Have you ever reached the editing stage and found the footage an unworkable mess?
Never. If you have footage of real substance, it will always connect and cut together. The first version of Invincible was too long, so I put it aside for six weeks and tried to forget about it; I needed some distance between the film and me. After a day of condensing and tightening, I cut forty minutes. Sometimes an individual scene won’t work exactly as planned. I shot an intense seven-minute sequence for The Enigma of Kaspar Hauser with Kaspar and an impoverished peasant who, in despair, had killed his last surviving cow. The idea was to place the scene about two-thirds of the way into the film. It made sense in the context of the story but somehow disrupted the flow of the narrative, shifting the focus of the story away from Kaspar. The scene detoured the audience too much, and it would have taken several minutes to get back into the story once it was over. Although it was one of the two or three best sequences I have ever shot, I threw it out.
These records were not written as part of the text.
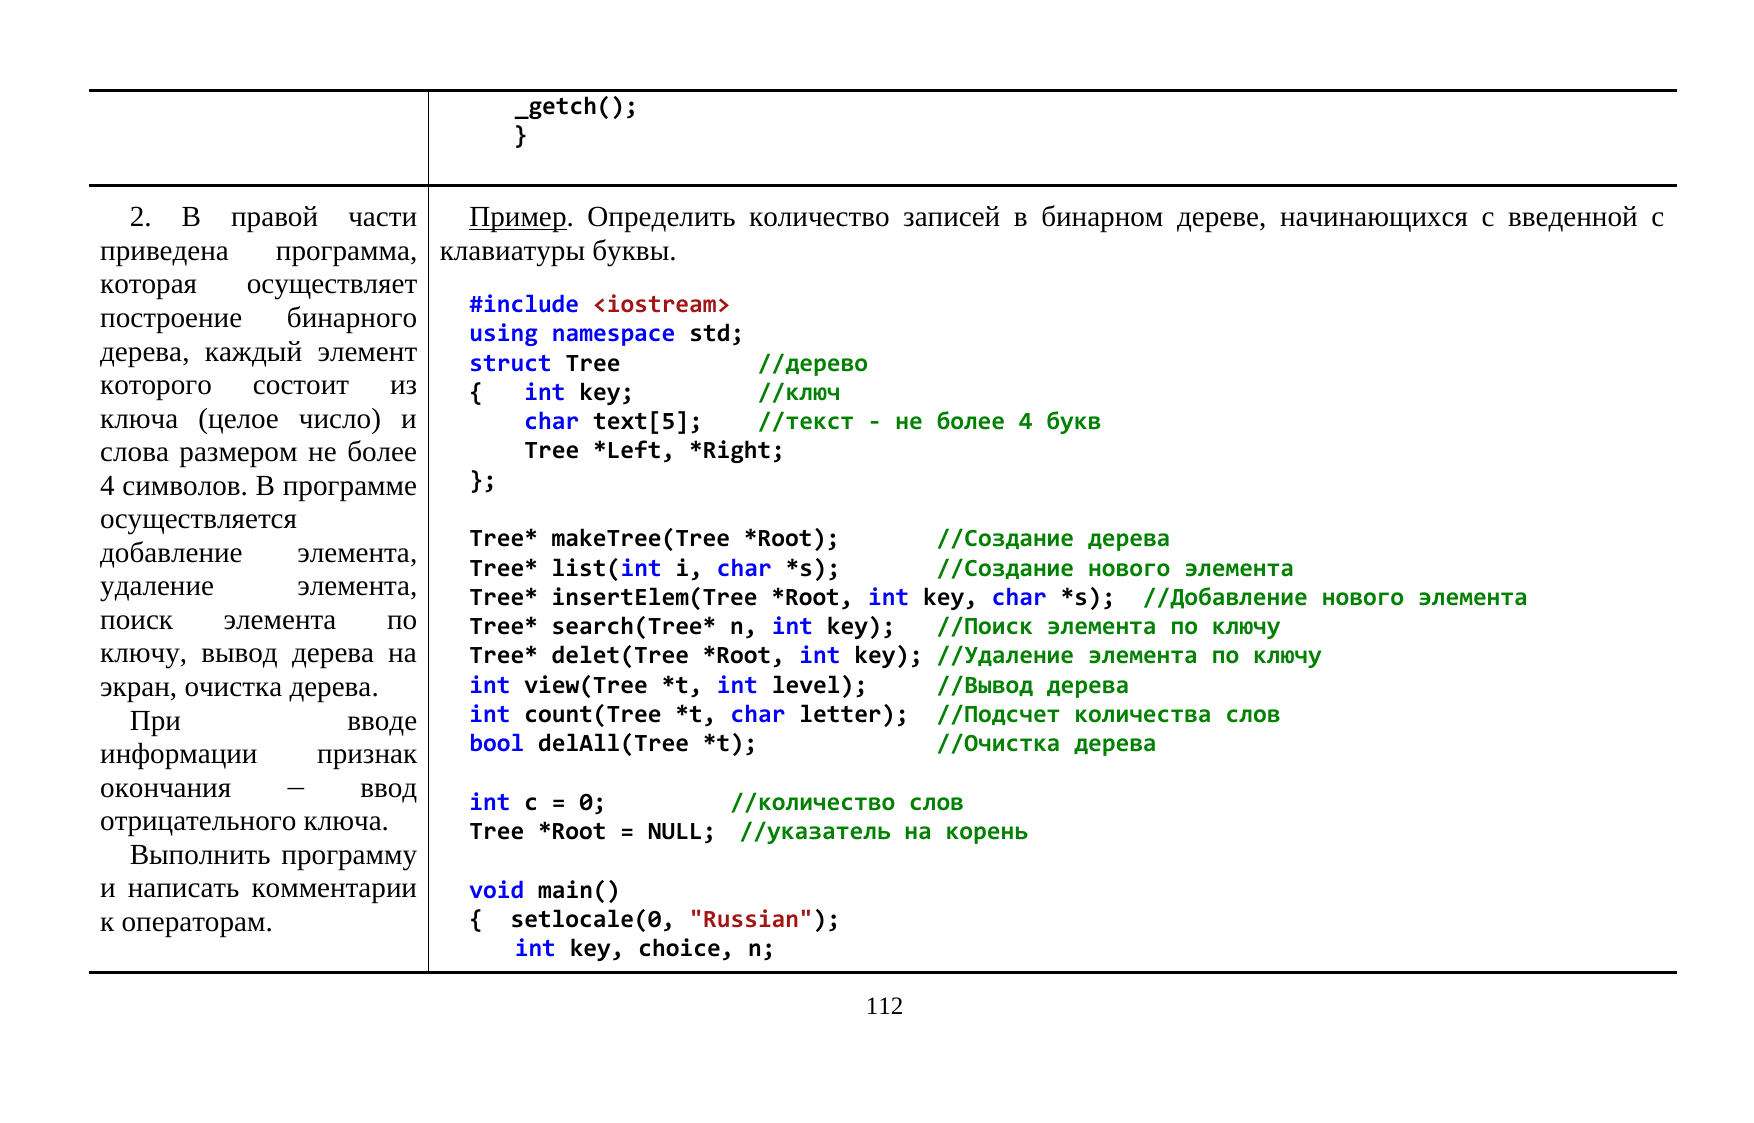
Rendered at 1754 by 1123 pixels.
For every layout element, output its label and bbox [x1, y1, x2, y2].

table_cell [429, 92, 1677, 184]
table_cell [89, 187, 428, 971]
table_cell [429, 187, 1677, 971]
table_cell [89, 92, 428, 184]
Beate Mainka-Jellinghaus joined you on the set of Stroszek.
I don’t particularly like confronting my footage alone, and prefer working closely with an editor. Having another pair of eyes that can help me discover qualities and elements I might have missed is always valuable. I like having collaborators around me, people with their own vision, though none of my editors over the years have had complete freedom; I’m present throughout the entire editing process. Beate Mainka-Jellinghaus edited for Alexander Kluge before working on several of my early films, including Aguirre and Land of Silence and Darkness, and was truly gifted at instantly sensing the quality of the footage in front of her, always able to identify what material worked and what didn’t.
Starting with Signs of Life, the first film we made together, Beate always complained about how bad my films were; she thought they were so embarrassingly terrible that she never went to the opening night of any of them, with the exception of Even Dwarfs Started Small. We checked the first reel of Signs of Life on the flatbed, a 2,000-foot roll. It had been coiled the wrong way from the end, so she put it on the machine and spun it backwards, about five times as fast as it would normally be viewed. Then she grabbed the whole reel and threw it into the garbage, saying, “This is so bad I’m not going to touch it again.” I was aghast, but after a couple of weeks looked at the reel again in the context of the film as a whole and realised she was right. Beate was able to spot good footage just as quickly. While some people have perfect pitch when it comes to music, she was able to express a sensibility for film material that corresponded to my own. Her grumbling about the terrible footage I was forever dumping on her doorstep was somehow a challenge; it pushed me to do the best I possibly could. I loved seeing her with those reels that she truly felt had such little value because I knew she would work harder than anyone to salvage whatever good might be in them.